The paintings no longer rely on the architecture she sees around her. Heisch tells me that the new work is grounded in reality, but in some ways a more subconscious one. Angela never wants to make work that is totally shut off from reality. She feels that her work would suffer if it was only based on her interior life and artistic vocabulary. I agree, it becomes a sort of cul-de-sac when you’re not in touch with the world around you. In a way, Angela was being a bit cagey about where her ideas are coming from with this work, but that is understandable as it’s fresh for her. I guess we’ll have to wait and see.

 I notice three drawings tacked up next to a painting that is in progress. Again, we have the old painter conversation about, “are these prepatory?” A resounding, “No,” is uttered. The drawings do influence the paintings and vice versa but Angela sees them as separate. She does, however, start both the drawings and the paintings with a few thumbnail sketches in her sketchbook. Those thumbnails are a guide more than a blueprint for what will be made.
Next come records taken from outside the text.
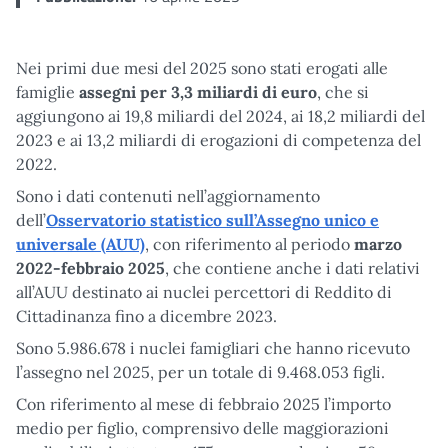
Nei primi due mesi del 2025 sono stati erogati alle
famiglie
assegni per 3,3 miliardi di euro
, che si
aggiungono ai 19,8 miliardi del 2024, ai 18,2 miliardi del
2023 e ai 13,2 miliardi di erogazioni di competenza del
2022.
Sono i dati contenuti nell’aggiornamento
dell’
Osservatorio statistico sull’Assegno unico e
universale (AUU)
, con riferimento al periodo
marzo
2022-febbraio 2025
, che contiene anche i dati relativi
all’AUU destinato ai nuclei percettori di Reddito di
Cittadinanza fino a dicembre 2023.
Sono 5.986.678 i nuclei famigliari che hanno ricevuto
l’assegno nel 2025, per un totale di 9.468.053 figli.
Con riferimento al mese di febbraio 2025 l’importo
medio per figlio, comprensivo delle maggiorazioni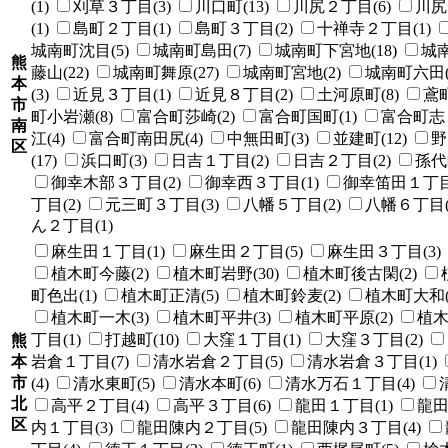
(1)
刈草３丁目(3)
川口町(13)
川尻２丁目(6)
川尻
(1)
島町２丁目(1)
島町３丁目(2)
十禅寺２丁目(1)
城南町沈目(5)
城南町島田(7)
城南町下宮地(18)
城南
熊
藤山(22)
城南町舞原(27)
城南町宮地(2)
城南町六田(
本
(3)
近見３丁目(1)
近見８丁目(2)
土河原町(8)
鳶町
市
町小岩瀬(8)
富合町莎崎(2)
富合町国町(1)
富合町志々
南
江(4)
富合町南田尻(4)
中無田町(3)
並建町(12)
野
区
(17)
浜口町(3)
日吉１丁目(2)
日吉２丁目(2)
孫代町
御幸木部３丁目(2)
御幸西３丁目(1)
御幸笛田１丁目(
丁目(2)
元三町３丁目(3)
八幡５丁目(2)
八幡６丁目(
ん２丁目(1)
麻生田１丁目(1)
麻生田２丁目(5)
麻生田３丁目(3)
植木町今藤(2)
植木町岩野(30)
植木町後古閑(2)
町色出(1)
植木町正清(5)
植木町鈴麦(2)
植木町大和(
植木町一木(3)
植木町平井(3)
植木町平原(2)
植木
丁目(1)
打越町(10)
大窪１丁目(1)
大窪３丁目(2)
熊
本
岩倉１丁目(7)
清水岩倉２丁目(5)
清水岩倉３丁目(1)
市
(4)
清水東町(5)
清水本町(6)
清水万石１丁目(4)
北
高平２丁目(4)
高平３丁目(6)
龍田１丁目(1)
龍田
区
内１丁目(3)
龍田陳内２丁目(5)
龍田陳内３丁目(4)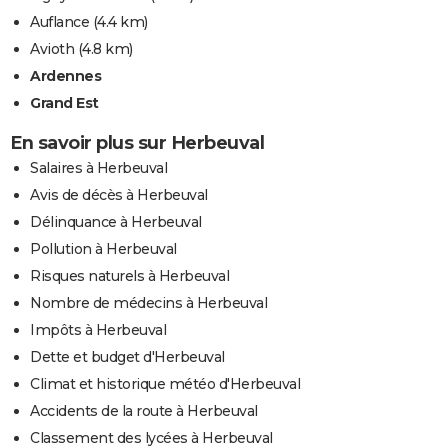
Auflance
(4.4 km)
Avioth
(4.8 km)
Ardennes
Grand Est
En savoir plus sur Herbeuval
Salaires à Herbeuval
Avis de décès à Herbeuval
Délinquance à Herbeuval
Pollution à Herbeuval
Risques naturels à Herbeuval
Nombre de médecins à Herbeuval
Impôts à Herbeuval
Dette et budget d'Herbeuval
Climat et historique météo d'Herbeuval
Accidents de la route à Herbeuval
Classement des lycées à Herbeuval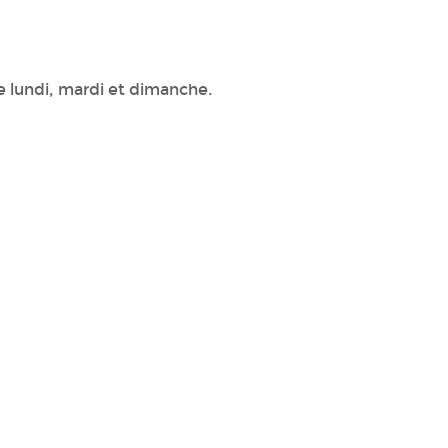
e lundi, mardi et dimanche.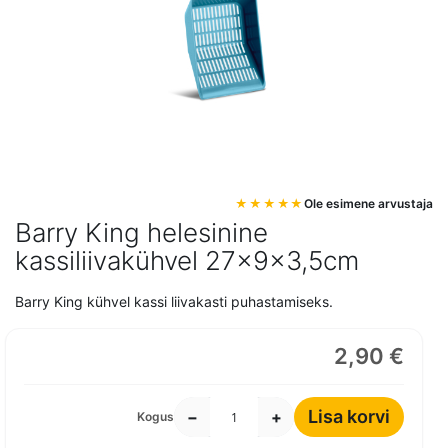
Mine
Ole esimene arvustaja
pildigalerii
Barry King helesinine
algusesse
kassiliivakühvel 27x9x3,5cm
Barry King kühvel kassi liivakasti puhastamiseks.
2,90 €
Lisa korvi
−
+
Kogus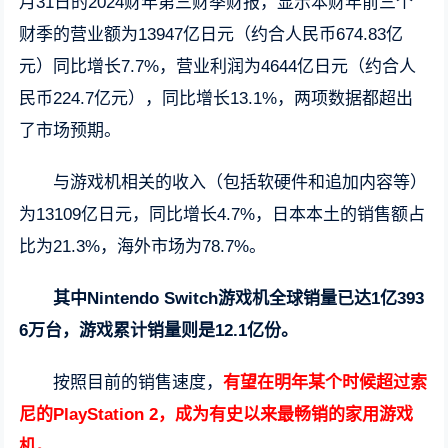
月31日的2024财年第三财季财报，显示本财年前三个
财季的营业额为13947亿日元（约合人民币674.83亿
元）同比增长7.7%，营业利润为4644亿日元（约合人
民币224.7亿元），同比增长13.1%，两项数据都超出
了市场预期。
与游戏机相关的收入（包括软硬件和追加内容等）
为13109亿日元，同比增长4.7%，日本本土的销售额占
比为21.3%，海外市场为78.7%。
其中Nintendo Switch游戏机全球销量已达1亿393
6万台，游戏累计销量则是12.1亿份。
按照目前的销售速度，
有望在明年某个时候超过索
尼的PlayStation 2，成为有史以来最畅销的家用游戏
机。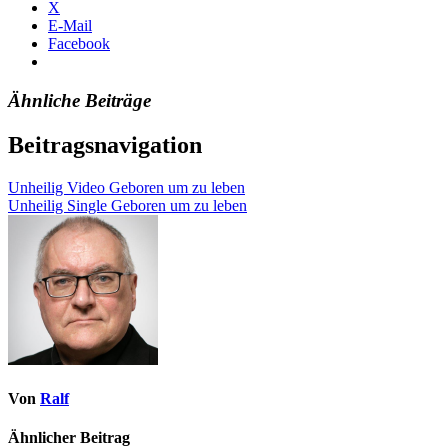
X
E-Mail
Facebook
Ähnliche Beiträge
Beitragsnavigation
Unheilig Video Geboren um zu leben
Unheilig Single Geboren um zu leben
Von
Ralf
Ähnlicher Beitrag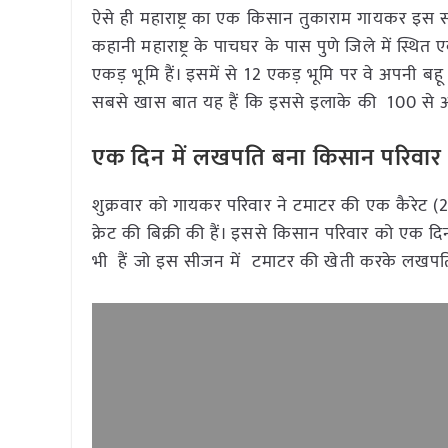
ऐसे ही महाराष्ट्र का एक किसान तुकाराम गायकर इस 
कहानी महाराष्ट्र के पाचघर के पास पुणे जिले में स्थि
एकड़ भूमि हैं। इसमें से 12 एकड़ भूमि पर वे अपनी बह
सबसे खास बात यह हैं कि इससे इलाके की 100 से अ
एक दिन में लखपति बना किसान परिवार
शुक्रवार को गायकर परिवार ने टमाटर की एक कैरेट (2
क्रेट की बिक्री की हैं। इससे किसान परिवार को एक दिन
भी हैं जो इस सीजन में टमाटर की खेती करके लखपत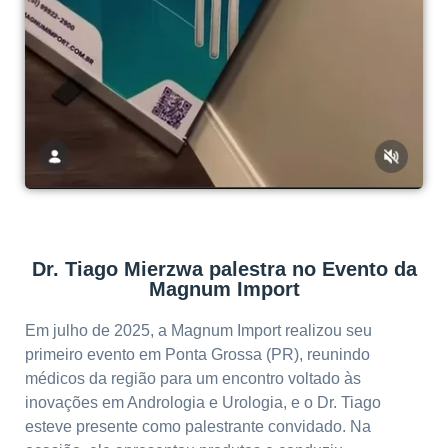
Dr. Tiago Mierzwa palestra no Evento da
Magnum Import
Em julho de 2025, a Magnum Import realizou seu
primeiro evento em Ponta Grossa (PR), reunindo
médicos da região para um encontro voltado às
inovações em Andrologia e Urologia, e o Dr. Tiago
esteve presente como palestrante convidado. Na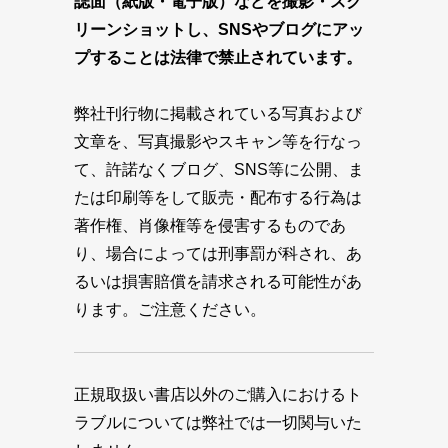
誌面（紙版・電子版）などを撮影・スク
リーンショットし、SNSやブログにアッ
プすることは法律で禁止されています。
弊社刊行物に掲載されている写真および
文章を、写真撮影やスキャン等を行なっ
て、許諾なくブログ、SNS等に公開、ま
たは印刷等をして販売・配布する行為は
著作権、肖像権等を侵害するものであ
り、場合によっては刑事罰が科され、あ
るいは損害賠償を請求される可能性があ
ります。ご注意ください。
正規取扱い書店以外のご購入におけるト
ラブルについては弊社では一切関与いた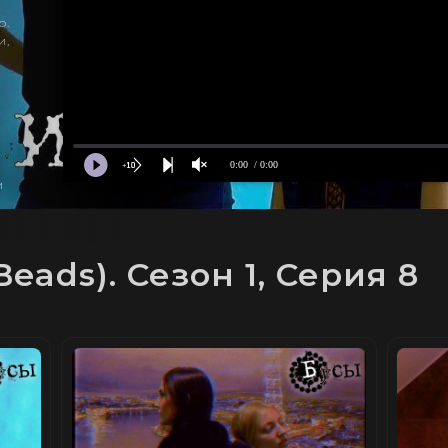
ю.
и,
я
0:00
/ 0:00
и
eads). Сезон 1, Серия 8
Angela relies on her intuition to allow her paintings and drawings to happen as she makes them.

 As we wind down our conversation I’m reminded about how important it is to be in the studio. Angela is a studio maniac, it helps that the studio is in her house. It’s a great setup to have in so many ways. We talk about how you can roll into the studio in your slippers, make some tea, take a nap, have good snacks, and really inhabit the studio. It was energizing to be in Heisch’s studio because she is going full bore into new work, seeking a direction forward in a media she hasn’t used in some time, and a new visual language. I for one am looking forward to seeing what she makes next!